TASK GOAL
Edit the text in all the entries below so that every "Law" becomes "Practice", keeping everything else the same. Don't include the pictures in your answer.

(Stored records)
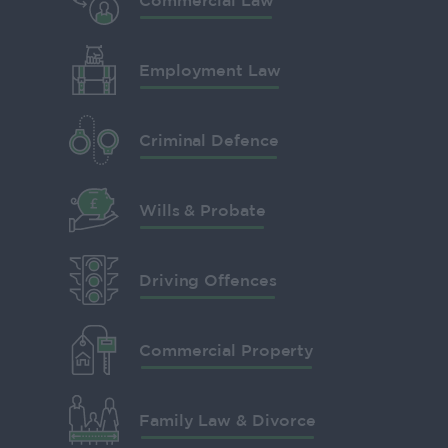
Commercial Law
Employment Law
Criminal Defence
Wills & Probate
Driving Offences
Commercial Property
Family Law & Divorce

TASK OUTPUT
Commercial Practice
Employment Practice
Criminal Defence
Wills & Probate
Driving Offences
Commercial Property
Family Practice & Divorce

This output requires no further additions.